Un enjeu sociétal et médical
Le vote de l’Assemblée place la France sur la voie de devenir le huitième pays européen à légaliser l’aide à mourir, après la Belgique, les Pays-Bas ou la Suisse. Toutefois, le chemin législatif reste long. Le Sénat, où la droite est majoritaire, pourrait s’opposer au texte ou le modifier significativement. De plus, le manque de moyens dans les soins palliatifs, couvrant actuellement seulement la moitié des besoins, reste un défi majeur. Les trois quarts des médecins soutiennent la légalisation, mais seuls un tiers se disent prêts à accompagner un patient dans cette démarche, révélant une fracture au sein du corps médical.

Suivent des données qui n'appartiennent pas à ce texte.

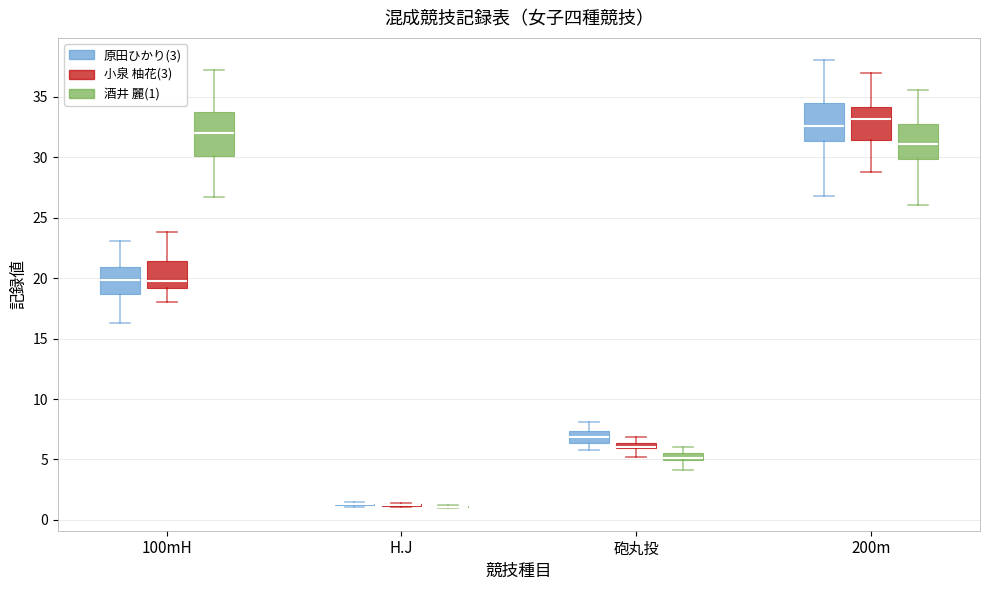

Where does the median line of the box for 砲丸投 (原田ひかり(3)) sit on the y-axis? The values are not printed on the chart, so give them approximately, as read against the axis.

7.0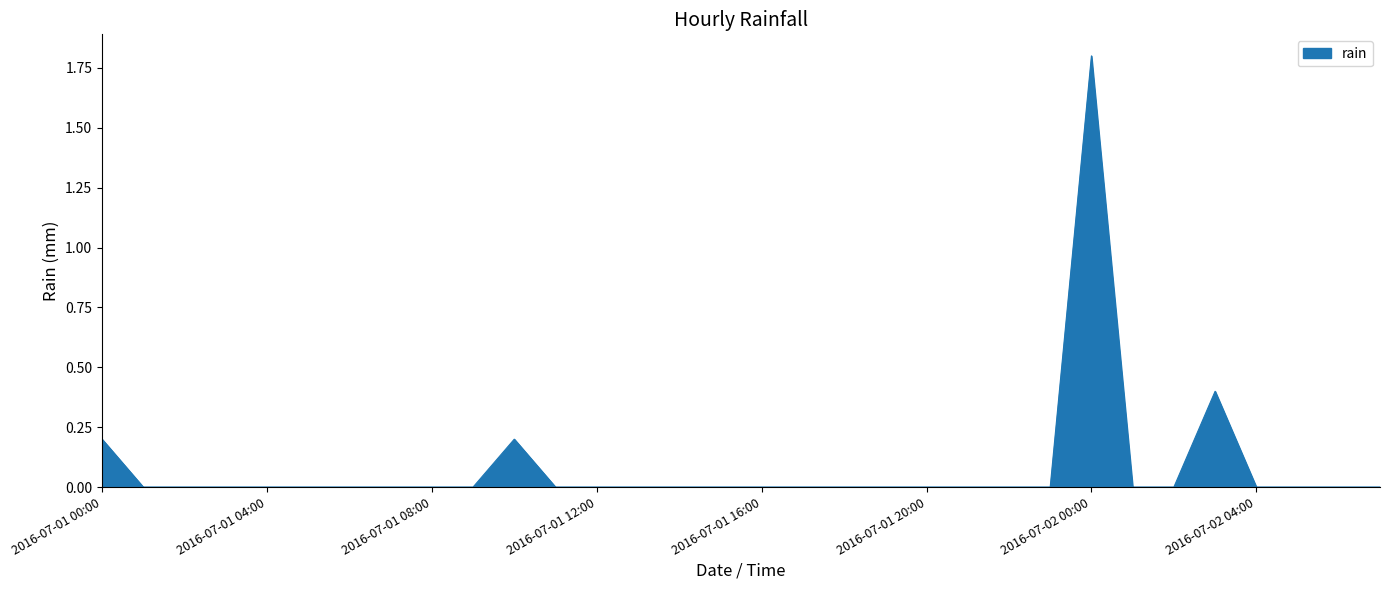

Count the number of data series in this chart.

1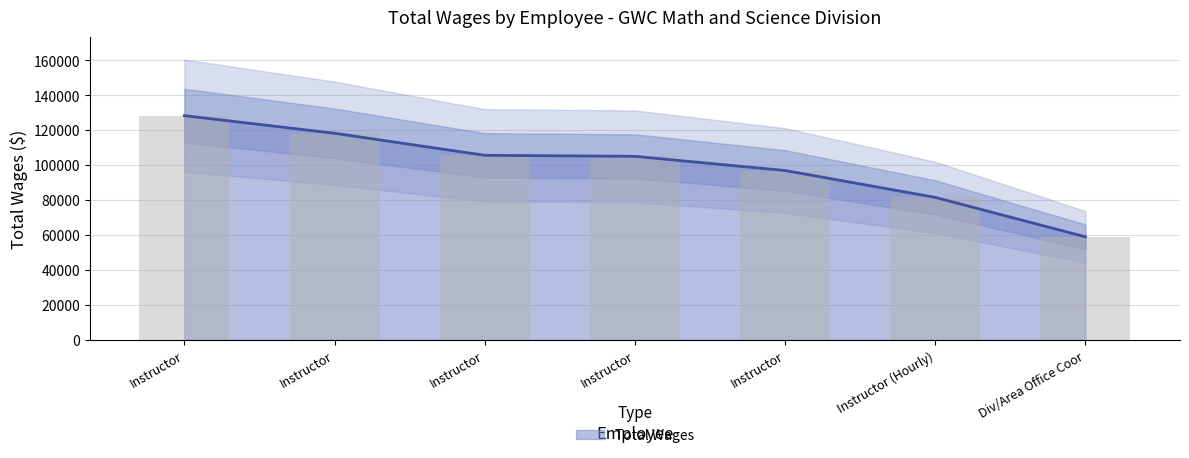

What is the change in value from 2. to 6.?

-36687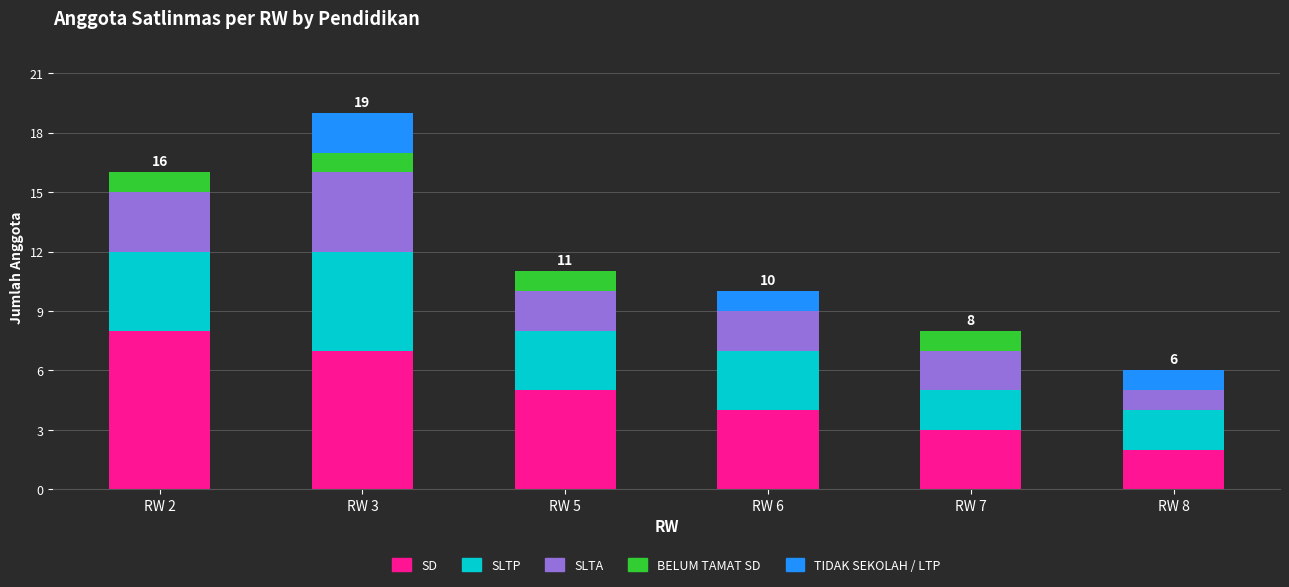

What is the total value across all series at RW 7?

8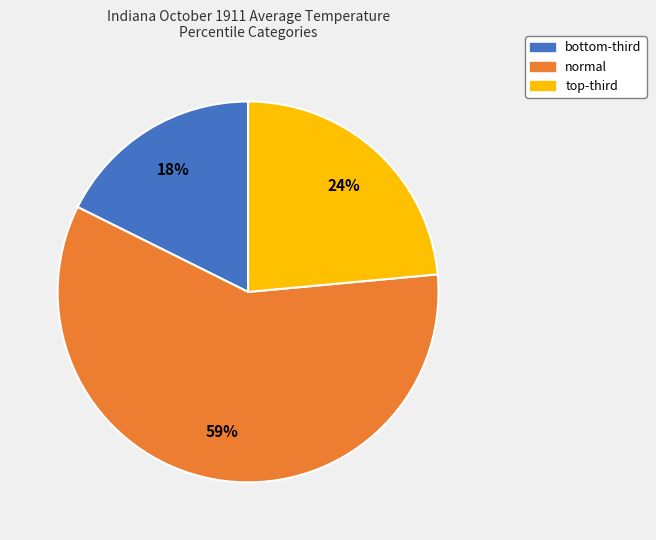

Rank the categories by value from highest to lowest.

normal, top-third, bottom-third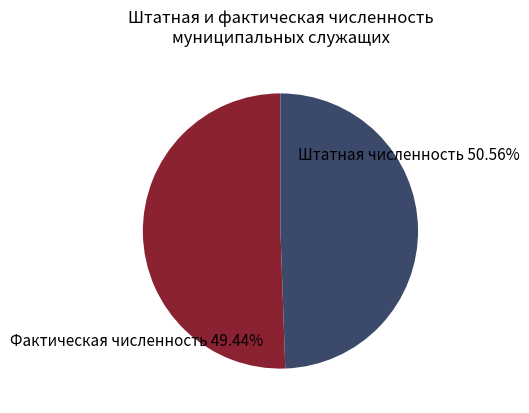

How many segments does this pie chart have?

2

Ce vote intervient dans un contexte où près d’un million de Français pourraient être éligibles à l’aide à mourir, selon certaines estimations. Les défenseurs du texte y voient une réponse à des situations de détresse extrême, notamment pour des maladies comme la sclérose latérale amyotrophique. Les opposants, eux, redoutent une banalisation de la mort et une pression accrue sur les personnes âgées ou dépendantes.

Vers une nouvelle vision de la fin de vie
En saluant une « étape importante », Emmanuel Macron a souligné le « chemin de fraternité » qu’il souhaite voir se dessiner, dans le respect des sensibilités de chacun. Ce vote, fruit d’un débat apaisé et réfléchi, redéfinit le rapport de la France à la mort et à la dignité. Alors que le texte poursuit son parcours législatif, il continuera d’alimenter les discussions sur la liberté individuelle, la responsabilité médicale et la solidarité face à la souffrance. La ministre de la Santé, Catherine Vautrin, espère une adoption définitive avant 2027, marquant ainsi une réforme sociétale majeure pour le pays.